Back when Tony Greig and Bill Lawrie were the voices of cricket in Australia, the level of analysis was far less than it is today, with only Richie Benaud providing the level of insight seen in today’s broadcasts.
“He was a commentator second to being a journo,” Crawley reasons of Benaud. “I think that’s why he was so good, because he understood words.”
Crawley has built an enviable commentary team at Fox Cricket, with the likes of Allan Border, Brett Lee, Harsha Bogle, Ravi Shastri, David Warner and Michael Vaughan padding up for this season.
“We’ve done a lot of work on innovation because we figure it’s not going to get any bigger than this and we’ve got India, England, India. It’s an opportunity for us,” he explains.
“I’ve never had a crew of commentators like this going into a series like three in a row like that. So, we’ve tried to get the innovations up to reflect that as well.”
If it appears Crawley is somewhat playing down the new innovations in store this summer, it’s not through false modesty. “I hate to brag about anything until we’ve proven it,” he explains.
That proof may come soon. This season everything has come together, with the commentary team – built over the past three years – now able to hit the ground running, despite living in all corners of the map.
“Everyone’s part of a team already, so that when we go to Perth tomorrow, it won’t be like it’s new,” he explains.
“We’re just a great team, it’s like a well-oiled machine.
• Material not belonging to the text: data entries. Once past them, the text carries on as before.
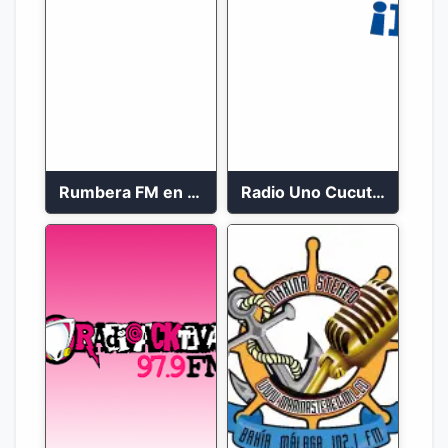
Rumbera FM en vivo 24/7
Radio Uno Cucuta 91.7 FM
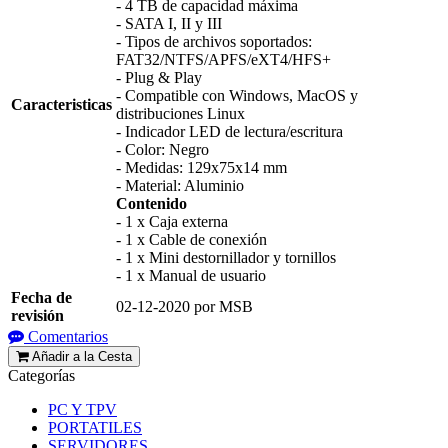
- 4 TB de capacidad máxima
- SATA I, II y III
- Tipos de archivos soportados:
FAT32/NTFS/APFS/eXT4/HFS+
- Plug & Play
- Compatible con Windows, MacOS y
Caracteristicas
distribuciones Linux
- Indicador LED de lectura/escritura
- Color: Negro
- Medidas: 129x75x14 mm
- Material: Aluminio
Contenido
- 1 x Caja externa
- 1 x Cable de conexión
- 1 x Mini destornillador y tornillos
- 1 x Manual de usuario
Fecha de
02-12-2020 por MSB
revisión
Comentarios
Añadir a la Cesta
Categorías
PC Y TPV
PORTATILES
SERVIDORES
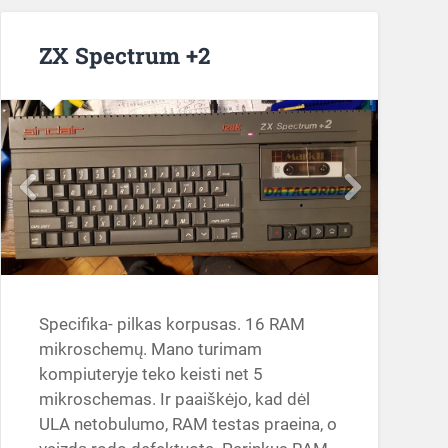
ZX Spectrum +2
Specifika- pilkas korpusas. 16 RAM
mikroschemų. Mano turimam
kompiuteryje teko keisti net 5
mikroschemas. Ir paaiškėjo, kad dėl
ULA netobulumo, RAM testas praeina, o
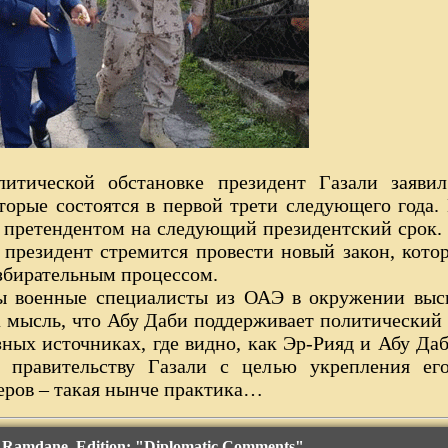
итической обстановке президент Газали заяви
торые состоятся в первой трети следующего года.
 претендентом на следующий президентский срок. 
президент стремится провести новый закон, кото
 избирательным процессом.
ы военные специалисты из ОАЭ в окружении выс
на мысль, что Абу Даби поддерживает политический
ных источниках, где видно, как Эр-Рияд и Абу Д
 правительству Газали с целью укрепления ег
еров – такая нынче практика…
h Ramdane. Edition: "Diplomatic Comments"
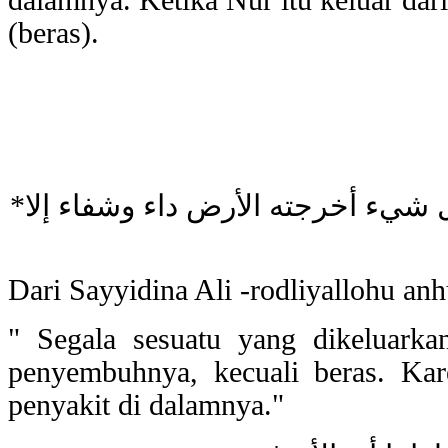
(beras).
*وعن علي عن النبي صلى الله عليه وسلم كل شيء أخرجته الأرض داء وشفاء إلا
Dari Sayyidina Ali -rodliyallohu anh
" Segala sesuatu yang dikeluark
penyembuhnya, kecuali beras. Ka
penyakit di dalamnya."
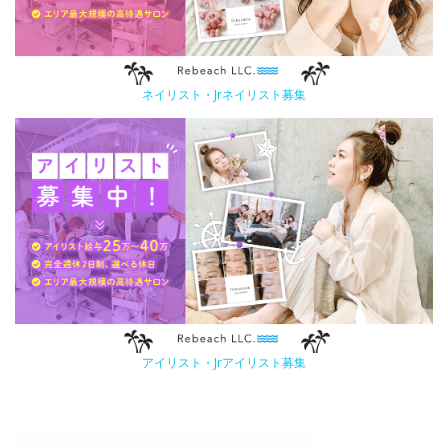
ネイリスト・Jrネイリスト募集
アイリスト・Jrアイリスト募集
People think that you’ve got these really big names and people are full of confidence and that, but actually often they’re really generous people, and they’re very politically correct, and so, you need to break bread and you need to spend some time together and whatever else to have the conversations that’s going to make you feel at home, really comfortable.”
Crawley admits he’s “in their ear all the time” with tips and training. “I’m a pain in the arse,” he confirms. “I’m real bad.”
“I’m not shy about that because the only good thing about being older is that you live through a lot of this sort of stuff,” he laughs. “And so, I can say to them, ‘You’re talking over him’ or ‘Let’s say less’ or ‘Let’s go to Brett Lee about the bowl.'”
Crawley spent some time with the NFL producers in the US earlier this year for the NRL Vegas round and studied how they operate.
“They produce within an inch of their lives,” he marvels. “Like they fly – they have their own planes – they go to a city and they run through their production line by line. Ours isn’t like that. It’s unbelievable. They go through it all, and then they go through with the local media, everything.
“As I said, we’re not like that, but it’s very different now to what it was ten years ago.”
Crawley said, in turn, American production teams were shocked at how efficient the Fox Sport teams were.
“They can’t believe that we cover it with so few people,” he explains. “We don’t have the demarcation that they have over there. A cable hand’s not allowed to do a lot of things over there. When a game finishes, they go and have a pizza for an hour. They don’t pack up. We pack up and go home.
“At the same time, they come around our place and find out how the hell we’re doing something with 80 people that takes them 500.”
The major difference – technology aside – is with the recent onus on crafting a narrative fit for television.
“You tell the story. See, journalism used to be part of television. Journalism was for us journalists and papers and magazines and whatever else. But it’s changed. And they do carry on a lot in television now about storytelling.
“They used to just point the cameras,” he explains of the old broadcasting model. “But, now the trick is telling.”
The Australia-India Test series kicks off on Friday, November 22, in 4K on Kayo Sport and Fox Cricket.